American Music Collections
Posted in Music on October 26th, 2007 by admin – Be the first to commentIn our efforts to continue to expose you to all things that are music related here at Alberts Gifts, we segue now not to music gifts or music collectibles, but to Music collections! Thanks to the Smithsonian and The National Museum of American HistoryThe American Music Collections document this country’s diverse popular music and performance traditions. The strength of these collections is the music of the late nineteenth through the twentieth centuries including Big Band jazz, Gospel and African American sacred music, and folk music. Among the largest of these collections are the Duke Ellington Collection, 1927-1988 spanning nearly the entire life and career of one of America’s most recognized musicians and the Sam DeVincent Collection of Illustrated American Sheet Music containing images, music, and lyrics of American life and culture between 1790 and the 1980s.
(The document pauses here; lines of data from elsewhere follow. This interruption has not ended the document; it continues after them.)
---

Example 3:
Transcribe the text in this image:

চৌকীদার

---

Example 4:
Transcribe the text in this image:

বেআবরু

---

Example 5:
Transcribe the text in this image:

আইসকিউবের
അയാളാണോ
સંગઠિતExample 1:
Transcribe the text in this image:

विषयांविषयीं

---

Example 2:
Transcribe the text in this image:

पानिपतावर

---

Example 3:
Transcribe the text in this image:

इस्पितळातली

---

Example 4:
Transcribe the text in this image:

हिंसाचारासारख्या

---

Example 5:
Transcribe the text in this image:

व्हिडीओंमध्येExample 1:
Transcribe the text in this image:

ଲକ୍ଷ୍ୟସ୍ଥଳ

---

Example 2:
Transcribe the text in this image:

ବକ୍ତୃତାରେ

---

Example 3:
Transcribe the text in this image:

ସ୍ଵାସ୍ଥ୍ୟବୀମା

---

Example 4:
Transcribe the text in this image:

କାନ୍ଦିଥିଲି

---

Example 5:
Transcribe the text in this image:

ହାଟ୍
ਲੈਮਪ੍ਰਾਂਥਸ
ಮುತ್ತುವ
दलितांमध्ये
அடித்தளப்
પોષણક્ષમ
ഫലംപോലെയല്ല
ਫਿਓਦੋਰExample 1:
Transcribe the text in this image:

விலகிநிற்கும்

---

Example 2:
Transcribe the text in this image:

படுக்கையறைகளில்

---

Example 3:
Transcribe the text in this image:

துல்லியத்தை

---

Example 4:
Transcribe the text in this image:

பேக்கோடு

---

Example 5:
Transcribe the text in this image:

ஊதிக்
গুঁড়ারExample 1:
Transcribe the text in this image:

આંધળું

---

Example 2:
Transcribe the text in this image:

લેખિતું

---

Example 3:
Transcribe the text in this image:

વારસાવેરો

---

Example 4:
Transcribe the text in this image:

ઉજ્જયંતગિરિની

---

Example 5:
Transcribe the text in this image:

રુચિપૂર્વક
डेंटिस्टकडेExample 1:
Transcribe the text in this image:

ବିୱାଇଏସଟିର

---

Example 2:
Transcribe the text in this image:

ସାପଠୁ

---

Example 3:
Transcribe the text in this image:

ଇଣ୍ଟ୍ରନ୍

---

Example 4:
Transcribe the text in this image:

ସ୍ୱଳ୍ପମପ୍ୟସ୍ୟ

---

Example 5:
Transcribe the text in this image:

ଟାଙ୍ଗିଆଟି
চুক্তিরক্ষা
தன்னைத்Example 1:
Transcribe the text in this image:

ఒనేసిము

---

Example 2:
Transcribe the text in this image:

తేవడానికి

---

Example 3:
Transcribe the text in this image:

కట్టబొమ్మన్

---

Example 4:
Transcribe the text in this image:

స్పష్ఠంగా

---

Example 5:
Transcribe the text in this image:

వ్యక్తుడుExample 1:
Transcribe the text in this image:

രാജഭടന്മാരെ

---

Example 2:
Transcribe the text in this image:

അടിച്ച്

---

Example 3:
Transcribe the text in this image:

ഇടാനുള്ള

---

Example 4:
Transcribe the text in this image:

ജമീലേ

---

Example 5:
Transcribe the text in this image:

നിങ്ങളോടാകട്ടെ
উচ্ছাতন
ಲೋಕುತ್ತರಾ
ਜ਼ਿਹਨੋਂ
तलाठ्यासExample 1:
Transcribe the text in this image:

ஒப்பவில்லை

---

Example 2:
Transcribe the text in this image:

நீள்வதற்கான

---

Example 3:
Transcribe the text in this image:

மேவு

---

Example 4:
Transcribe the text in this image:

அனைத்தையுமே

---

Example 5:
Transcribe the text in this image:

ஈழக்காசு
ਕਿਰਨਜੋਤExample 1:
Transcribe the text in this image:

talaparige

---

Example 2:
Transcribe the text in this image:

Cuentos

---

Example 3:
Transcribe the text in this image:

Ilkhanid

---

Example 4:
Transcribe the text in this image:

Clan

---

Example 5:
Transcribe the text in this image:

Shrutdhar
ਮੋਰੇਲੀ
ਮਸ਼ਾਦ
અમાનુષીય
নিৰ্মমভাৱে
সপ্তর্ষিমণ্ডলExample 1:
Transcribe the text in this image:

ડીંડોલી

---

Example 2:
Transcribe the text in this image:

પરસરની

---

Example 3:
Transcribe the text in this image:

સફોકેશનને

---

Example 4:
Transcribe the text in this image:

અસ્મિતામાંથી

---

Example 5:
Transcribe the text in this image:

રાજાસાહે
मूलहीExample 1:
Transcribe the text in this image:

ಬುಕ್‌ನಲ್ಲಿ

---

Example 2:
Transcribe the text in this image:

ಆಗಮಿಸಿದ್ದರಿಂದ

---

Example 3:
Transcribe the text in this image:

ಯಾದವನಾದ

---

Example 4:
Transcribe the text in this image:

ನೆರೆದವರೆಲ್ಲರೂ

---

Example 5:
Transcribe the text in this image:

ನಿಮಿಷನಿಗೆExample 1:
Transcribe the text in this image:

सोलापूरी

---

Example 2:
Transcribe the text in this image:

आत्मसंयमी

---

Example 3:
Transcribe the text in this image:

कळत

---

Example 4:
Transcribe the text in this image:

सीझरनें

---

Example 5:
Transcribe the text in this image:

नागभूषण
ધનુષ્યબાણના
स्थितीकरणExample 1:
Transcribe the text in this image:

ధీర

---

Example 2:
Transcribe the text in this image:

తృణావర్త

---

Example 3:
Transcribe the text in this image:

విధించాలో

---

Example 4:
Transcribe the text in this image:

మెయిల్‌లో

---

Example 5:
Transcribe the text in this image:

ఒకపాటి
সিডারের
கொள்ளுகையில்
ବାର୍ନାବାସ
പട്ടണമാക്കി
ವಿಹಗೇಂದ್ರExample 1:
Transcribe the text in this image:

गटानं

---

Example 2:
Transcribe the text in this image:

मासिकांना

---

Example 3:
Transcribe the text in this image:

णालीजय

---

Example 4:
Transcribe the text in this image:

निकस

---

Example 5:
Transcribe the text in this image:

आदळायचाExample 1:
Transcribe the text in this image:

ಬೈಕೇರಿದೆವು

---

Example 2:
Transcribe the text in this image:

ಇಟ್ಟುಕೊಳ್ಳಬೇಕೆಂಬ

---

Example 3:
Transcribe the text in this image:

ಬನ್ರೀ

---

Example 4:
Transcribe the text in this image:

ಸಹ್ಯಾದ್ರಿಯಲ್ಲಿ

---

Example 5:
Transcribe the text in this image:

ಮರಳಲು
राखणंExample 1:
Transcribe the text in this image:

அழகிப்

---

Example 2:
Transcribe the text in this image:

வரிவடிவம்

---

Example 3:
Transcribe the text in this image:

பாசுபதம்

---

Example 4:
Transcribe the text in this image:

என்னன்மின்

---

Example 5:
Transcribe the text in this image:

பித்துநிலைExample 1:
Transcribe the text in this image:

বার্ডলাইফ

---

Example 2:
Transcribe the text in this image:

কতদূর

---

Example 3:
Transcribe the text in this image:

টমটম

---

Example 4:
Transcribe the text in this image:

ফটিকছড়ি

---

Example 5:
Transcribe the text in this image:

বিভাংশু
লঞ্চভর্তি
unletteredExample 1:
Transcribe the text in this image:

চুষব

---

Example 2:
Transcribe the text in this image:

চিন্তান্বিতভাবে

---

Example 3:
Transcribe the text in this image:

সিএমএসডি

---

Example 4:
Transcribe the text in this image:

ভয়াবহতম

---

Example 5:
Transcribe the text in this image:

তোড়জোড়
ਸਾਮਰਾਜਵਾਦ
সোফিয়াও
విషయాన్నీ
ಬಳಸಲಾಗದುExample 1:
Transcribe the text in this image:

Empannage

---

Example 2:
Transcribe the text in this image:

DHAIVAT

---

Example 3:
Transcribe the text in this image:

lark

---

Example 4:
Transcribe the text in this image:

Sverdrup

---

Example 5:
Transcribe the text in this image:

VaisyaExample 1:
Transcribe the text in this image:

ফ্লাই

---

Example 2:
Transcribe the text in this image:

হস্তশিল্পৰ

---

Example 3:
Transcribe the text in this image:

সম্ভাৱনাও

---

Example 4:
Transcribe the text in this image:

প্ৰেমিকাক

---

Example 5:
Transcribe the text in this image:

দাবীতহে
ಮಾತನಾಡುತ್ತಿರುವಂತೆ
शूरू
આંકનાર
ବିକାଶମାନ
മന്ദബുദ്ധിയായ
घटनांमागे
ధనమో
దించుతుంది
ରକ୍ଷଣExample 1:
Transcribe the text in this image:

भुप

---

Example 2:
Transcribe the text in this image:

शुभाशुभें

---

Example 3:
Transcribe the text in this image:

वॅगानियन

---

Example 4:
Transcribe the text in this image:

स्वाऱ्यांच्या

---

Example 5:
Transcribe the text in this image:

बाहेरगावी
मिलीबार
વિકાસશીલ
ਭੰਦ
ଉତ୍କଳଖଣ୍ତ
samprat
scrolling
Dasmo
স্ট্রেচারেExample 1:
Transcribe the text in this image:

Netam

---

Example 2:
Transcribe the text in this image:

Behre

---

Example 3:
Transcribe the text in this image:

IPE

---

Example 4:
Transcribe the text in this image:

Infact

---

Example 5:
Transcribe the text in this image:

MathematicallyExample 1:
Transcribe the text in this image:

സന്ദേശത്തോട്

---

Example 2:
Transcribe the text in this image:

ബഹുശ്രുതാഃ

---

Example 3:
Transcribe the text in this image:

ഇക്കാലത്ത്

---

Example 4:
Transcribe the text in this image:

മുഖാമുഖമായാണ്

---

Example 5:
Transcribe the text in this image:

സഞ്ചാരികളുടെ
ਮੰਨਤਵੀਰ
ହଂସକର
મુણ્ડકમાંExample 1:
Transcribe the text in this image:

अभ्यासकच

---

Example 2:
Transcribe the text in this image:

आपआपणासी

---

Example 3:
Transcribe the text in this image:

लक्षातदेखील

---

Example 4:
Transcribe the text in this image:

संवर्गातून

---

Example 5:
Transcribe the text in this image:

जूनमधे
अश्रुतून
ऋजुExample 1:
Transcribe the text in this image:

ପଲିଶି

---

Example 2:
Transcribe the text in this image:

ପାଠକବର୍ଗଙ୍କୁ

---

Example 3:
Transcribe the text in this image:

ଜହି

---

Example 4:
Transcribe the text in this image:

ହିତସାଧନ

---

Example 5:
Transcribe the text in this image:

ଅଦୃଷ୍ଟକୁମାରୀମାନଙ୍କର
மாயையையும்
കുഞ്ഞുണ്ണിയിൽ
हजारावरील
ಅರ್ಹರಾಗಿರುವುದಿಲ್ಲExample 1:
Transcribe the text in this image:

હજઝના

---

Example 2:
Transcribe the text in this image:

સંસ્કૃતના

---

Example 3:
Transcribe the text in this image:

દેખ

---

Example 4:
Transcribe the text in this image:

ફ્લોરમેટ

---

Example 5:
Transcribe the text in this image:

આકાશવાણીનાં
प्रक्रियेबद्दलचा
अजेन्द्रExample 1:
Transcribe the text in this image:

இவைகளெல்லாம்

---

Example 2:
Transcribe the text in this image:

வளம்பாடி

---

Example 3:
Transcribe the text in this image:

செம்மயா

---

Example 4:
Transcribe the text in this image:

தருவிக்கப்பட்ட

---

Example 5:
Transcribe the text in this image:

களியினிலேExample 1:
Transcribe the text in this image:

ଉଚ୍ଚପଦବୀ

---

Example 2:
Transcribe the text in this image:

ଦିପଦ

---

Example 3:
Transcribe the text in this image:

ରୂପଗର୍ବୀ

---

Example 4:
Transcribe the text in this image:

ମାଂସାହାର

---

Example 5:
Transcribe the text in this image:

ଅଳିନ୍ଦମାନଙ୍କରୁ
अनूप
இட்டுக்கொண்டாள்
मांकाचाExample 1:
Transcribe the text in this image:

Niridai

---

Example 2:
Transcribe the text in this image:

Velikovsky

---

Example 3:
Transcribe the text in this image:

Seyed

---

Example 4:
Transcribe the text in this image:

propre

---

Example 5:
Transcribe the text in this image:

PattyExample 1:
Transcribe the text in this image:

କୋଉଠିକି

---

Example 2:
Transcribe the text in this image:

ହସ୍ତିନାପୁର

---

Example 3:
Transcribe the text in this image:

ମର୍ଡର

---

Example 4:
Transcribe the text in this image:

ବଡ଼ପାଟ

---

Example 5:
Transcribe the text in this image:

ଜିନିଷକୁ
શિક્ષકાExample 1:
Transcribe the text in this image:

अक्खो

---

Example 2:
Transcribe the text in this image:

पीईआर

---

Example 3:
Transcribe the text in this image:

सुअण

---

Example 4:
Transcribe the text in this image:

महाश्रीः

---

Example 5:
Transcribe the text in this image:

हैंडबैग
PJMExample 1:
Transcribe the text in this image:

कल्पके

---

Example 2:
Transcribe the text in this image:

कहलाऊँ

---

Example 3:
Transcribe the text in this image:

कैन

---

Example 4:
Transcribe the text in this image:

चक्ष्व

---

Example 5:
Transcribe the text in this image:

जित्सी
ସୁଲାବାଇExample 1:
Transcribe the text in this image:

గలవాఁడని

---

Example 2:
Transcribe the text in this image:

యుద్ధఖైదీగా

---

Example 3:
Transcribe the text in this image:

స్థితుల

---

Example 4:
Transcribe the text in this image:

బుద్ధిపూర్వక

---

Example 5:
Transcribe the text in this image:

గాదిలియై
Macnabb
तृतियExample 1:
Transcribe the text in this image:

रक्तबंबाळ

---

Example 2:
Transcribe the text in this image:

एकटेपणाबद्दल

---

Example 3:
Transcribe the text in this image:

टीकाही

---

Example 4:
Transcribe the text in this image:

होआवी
Another significant portion of these collections documents the commercial manufacture and traditional building of music instruments. The manufacture and sale of pianos in America are represented by the Wurtlitzer Company Records, 1860-1987, Sohmer & Company Records, 1872-1989, Chickering & Sons Piano Co. Collection, 1864-1985. In addition there is the Albert F. Moglie Violinists and Violin-making Collection containing materials from ca. 1917 to 1985 and the Paul Cadwell Banjo Collection illustrating the development of the banjo and banjo music between 1880 and 1980.
Music’s role in American advertising can be found in the N W Ayer Advertising Agency Collection, 1849-1996, Warshaw Collection of Business Americana, ca. 1790-1945, and the “Pepsi Generation” Oral History and Documentation Collection, 1938-1986.
Other important collections include the Ernie Smith Jazz Film Collection, 1910s-1970s (mostly 1930s-60s), Frank Schiffman Apollo Theater Collection; Wade in the Water Radio Series Collection of sacred African American Music, 1994; J Scott Odell Collection of Folk Music, 1964-1977; and the Virgil Whyte “All-Girl” Band Collection, 1942-1948 and 1991-1993.
Recent acquisitions include the Ella Fitzgerald Collection, ca. 1938-1996, Ray McKinley Music and Ephemera, 1945-1994, and the Bluestime Power Hour Videotape Collection, 1997-1998.
Another great resource is The Online Resources for Music Scholars provided by Harvard University. And yet another provided by The Library of Congress. What you will find is that music has a vast and deep history not only worldwide but also in the United States. Truly the gift of music can take many forms, but the bottom line is that a music gift is the gift of music in whatever form you choose it to be in.